There’s no Icelandic model here, nor has there even been a Greek template to their World Cup run.
That makes their feat even more impressive. Croatia have not played “small team football” or looked to mechanically game knock-out football through a strong defence and rehearsed set-pieces in the way Greece did in Euro 2004. They have not felt the need to compromise because of how the country is comprised. They’ve done the opposite. They’ve played the football of big countries, and big clubs, assertive football where everything is on their terms; where they use the ball.
Many might point to the sheer luck of having two of the best midfielders in the world in Modric and Ivan Rakitic, but there’s no luck about it if they’re part of a line of technically excellent players, and they follow stars like Zvonimar Boban and Robert Prosinecki.
It shouldn’t really follow logically. So many key figures in Croatian football say “there is no explanation” for that, that the infrastructure is “faulty and frankly amateurish even at the top level”, with little or no continuous strategy of blueprint. They can’t point to any single design that is the source of all this quality.
“In Croatia we still don’t have a national team stadium or even proper training camp for the national team,” former international player and manager Igor Stimac tells The Independent, before adding a significant but. “The Croatian coaching model is based on developing individual skills, perfect ball control and a sense for the game.”
This is one point that illustrates how Croatia’s size might actually work for them in an almost unique way.
The country’s long-standing prizing of number-10 playmakers and playing the right way may well have organically perpetuated a culture that just keeps creating coaches who buy into this approach, and thereby players trained by it. The size has also meant that the ideas of any single club can actually be enough to replicate the effect of a national academy or strategy, as has exactly been the case with Mamic’s former club Dinamo Zagreb.
Thirteen of the 22 men available to manager Zlatko Dalic for Sunday’s final came through the capital club, and the way they have been able to make millions from selling such players has itself created this cycle where they can keep bringing in the best young players and coaches.

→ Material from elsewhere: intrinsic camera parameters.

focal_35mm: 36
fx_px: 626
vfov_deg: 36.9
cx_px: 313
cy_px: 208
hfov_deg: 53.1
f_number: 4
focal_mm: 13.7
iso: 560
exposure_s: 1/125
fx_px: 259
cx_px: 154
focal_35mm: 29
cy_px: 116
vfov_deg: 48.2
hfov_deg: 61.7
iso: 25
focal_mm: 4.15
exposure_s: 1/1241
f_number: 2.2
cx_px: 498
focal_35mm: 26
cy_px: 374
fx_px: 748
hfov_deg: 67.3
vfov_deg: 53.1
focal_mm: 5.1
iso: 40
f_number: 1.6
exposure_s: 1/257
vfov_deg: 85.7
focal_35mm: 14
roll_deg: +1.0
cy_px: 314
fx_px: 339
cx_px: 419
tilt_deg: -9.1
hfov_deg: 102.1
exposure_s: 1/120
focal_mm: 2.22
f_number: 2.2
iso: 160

Other clubs like Hajduk Split have started to respond to this, as have more forward-thinking figures in Croatian football. Former administrator Romeo Jozak was part of a group who put in place a curriculum so all young players from the age of 12 up are coached under a sophisticated “unified vision” for the game.
But that is for the future. It does not explain now.

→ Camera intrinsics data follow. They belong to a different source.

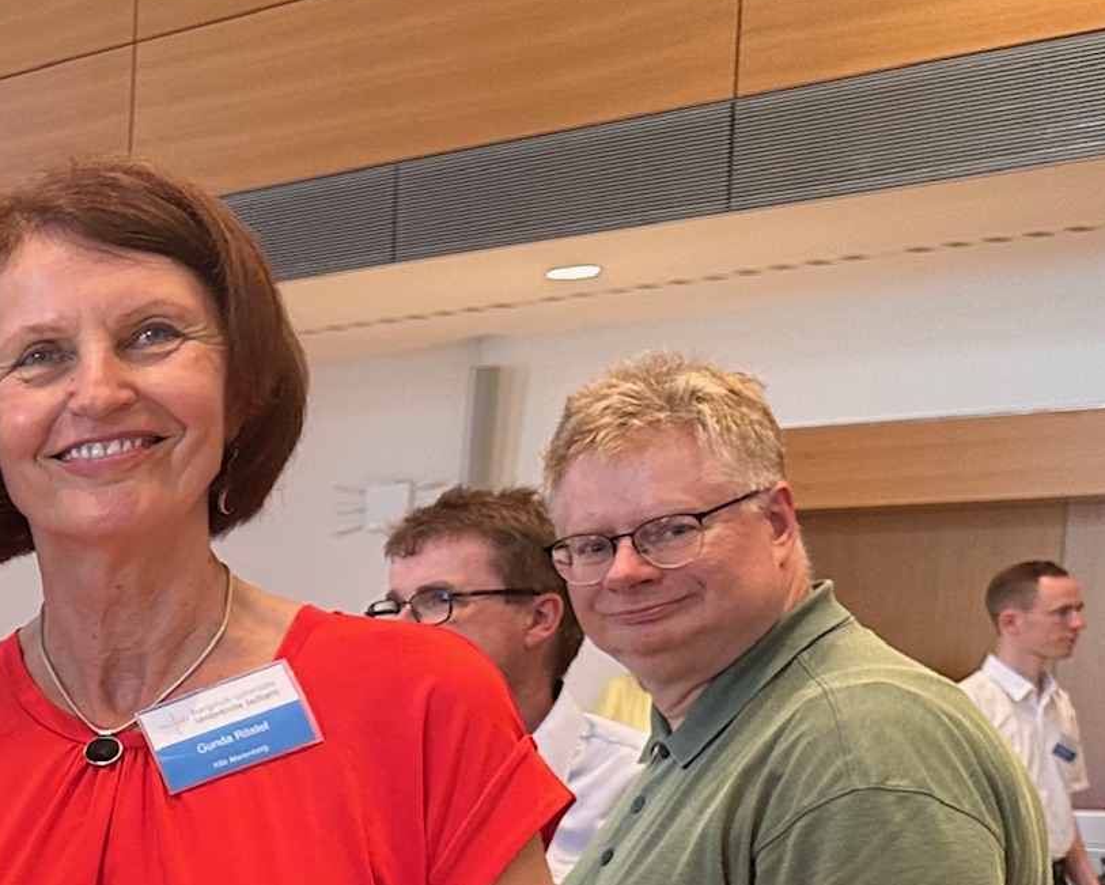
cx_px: -228
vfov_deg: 24.8
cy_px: 851
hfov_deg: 27.9
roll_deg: +0.9
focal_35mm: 59
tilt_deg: -5.4
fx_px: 1930
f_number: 1.78
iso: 250
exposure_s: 1/50
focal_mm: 6.86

Some of it may also go back to the past, and the influence of a communist system that so prized the value of sport, for health benefits as much as propaganda. They constantly overachieve in other areas, especially the Olympics medal table, as Lovren was also keen to point out.
“I think it is our mentality,” the centre-half said. “We went through a lot of s***, wars, all these things and even now the situation is not the best. But it is unbelievable how many talents we have in sports: basketball, handball, water polo, tennis.”
Stimac expresses a similar belief.
“Not having a proper infrastructure is an enormous problem, but using the only two things we have – pure talent and coaching philosophy – seems to be enough to keep our national team among the best teams in the world for nearly 30 years is amazing achievement.”
Such a situation, and an old-fashioned faith in instinct as well as intrinsic national traits should really be completely outdated and ineffective in the modern football world, a relic of 30 years ago. It is instead the source of something the game hasn’t seen in decades.